Man, now you’ve got me thinking about dessert- I might just have to go make this.
DC: If you had never become an author, what do you think you would be doing right now?
TW: I’d do full-time what I currently do part-time because I just can’t give it up—I’d be a college writing professor. There is nothing in the world like helping people learn to write—and write well. And teaching college is an absolute joy (most days).
– dark or milk chocolate? – Milk, definitely. Preferably in the form of Godiva hearts or a Twix bar
– smooth or chunky peanut butter? – Smooth
– heels or flats? – I’m all about the wedge, baby
– coffee or tea? – Both—preferably poured straight into my veins
– summer or winter? – Winter—better book reading weather
– mountains or beach? – Beach
– mustard or mayonnaise? – Mayo
– flowers or candy? – Flowers
– pockets or purse? – Both
– Pepsi or Coke? – Coke
– ebook or print? – Still print, though the ebook is growing on me
And because we’re not tired of them yet:
1. What is your favorite word? – wicked
2. What is your least favorite word? – no
3. What turns you on creatively, spiritually or emotionally? – Reading a really, really good book.
4. What turns you off creatively, spiritually or emotionally? – Exhaustion
5. What sound or noise do you love? – My husband’s heartbeat
6. What sound or noise do you hate? – My five year old whining.

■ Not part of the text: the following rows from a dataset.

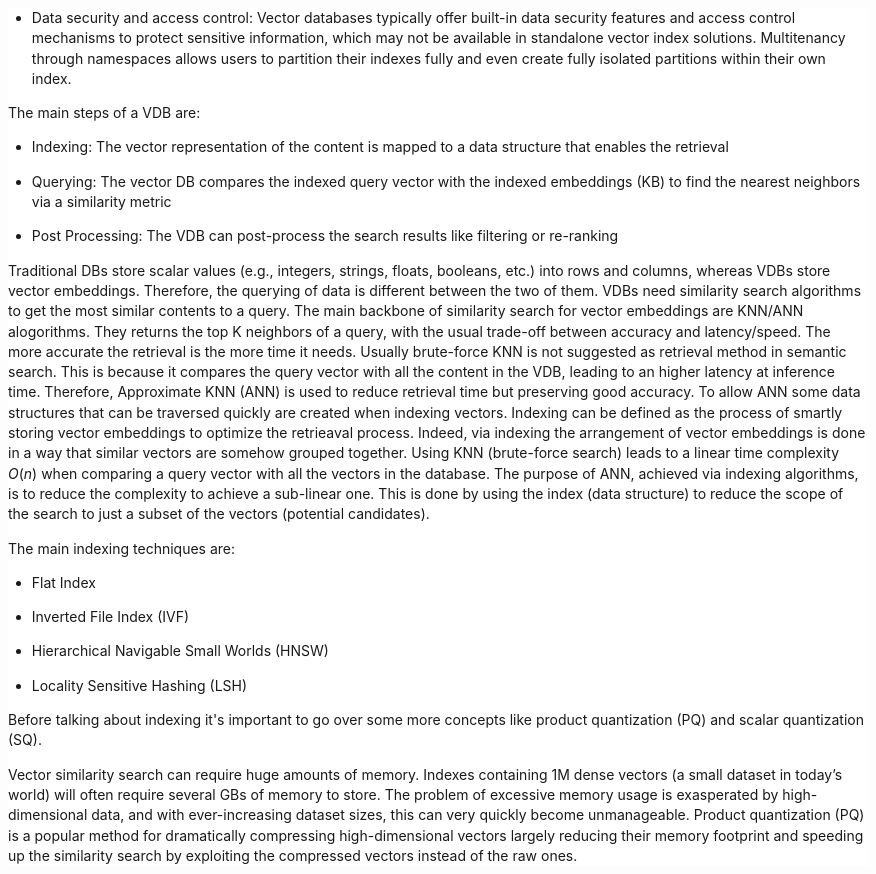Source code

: - Data security and access control: Vector databases typically offer built-in data security features and access control mechanisms to protect sensitive information, which may not be available in standalone vector index solutions. Multitenancy through namespaces allows users to partition their indexes fully and even create fully isolated partitions within their own index.

The main steps of a VDB are:

- Indexing: The vector representation of the content is mapped to a data structure that enables the retrieval

- Querying: The vector DB compares the indexed query vector with the indexed embeddings (KB) to find the nearest neighbors via a similarity metric

- Post Processing: The VDB can post-process the search results like filtering or re-ranking

Traditional DBs store scalar values (e.g., integers, strings, floats, booleans, etc.) into rows and columns, whereas VDBs store vector embeddings.
Therefore, the querying of data is different between the two of them. VDBs need similarity search algorithms to get the most similar contents to a query.
The main backbone of similarity search for vector embeddings are KNN/ANN alogorithms.
They returns the top K neighbors of a query, with the usual trade-off between accuracy and latency/speed. The more accurate the retrieval is the more time it needs.
Usually brute-force KNN is not suggested as retrieval method in semantic search. This is because it compares the query vector with all the content in the VDB, leading to an higher latency at inference time. Therefore, Approximate KNN (ANN) is used to reduce retrieval time but preserving good accuracy.
To allow ANN some data structures that can be traversed quickly are created when indexing vectors.
Indexing can be defined as the process of smartly storing vector embeddings to optimize the retrieaval process.
Indeed, via indexing the arrangement of vector embeddings is done in a way that similar vectors are somehow grouped together.
Using KNN (brute-force search) leads to a linear time complexity $O(n)$ when comparing a query vector with all the vectors in the database.
The purpose of ANN, achieved via indexing algorithms, is to reduce the complexity to achieve a sub-linear one.
This is done by using the index (data structure) to reduce the scope of the search to just a subset of the vectors (potential candidates).

The main indexing techniques are:

- Flat Index

- Inverted File Index (IVF)

- Hierarchical Navigable Small Worlds (HNSW)

- Locality Sensitive Hashing (LSH)

Before talking about indexing it's important to go over some more concepts like product quantization (PQ) and scalar quantization (SQ).

Vector similarity search can require huge amounts of memory. Indexes containing 1M dense vectors (a small dataset in today’s world) will often require several GBs of memory to store.
The problem of excessive memory usage is exasperated by high-dimensional data, and with ever-increasing dataset sizes, this can very quickly become unmanageable.
Product quantization (PQ) is a popular method for dramatically compressing high-dimensional vectors largely reducing their memory footprint and speeding up the similarity search by exploiting the compressed vectors instead of the raw ones.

7. What is your favorite curse word? – Fuck—I’m a purist.
8. What profession other than your own would you like to attempt? – Archeologist
9. What profession would you not like to do? – Soldier
10. If Heaven exists, what would you like to hear God say when you arrive at the Pearly Gates? – “The Library’s that way—help yourself.”
DC: Thank you, Tracy, for spending the day with us! It’s been fun!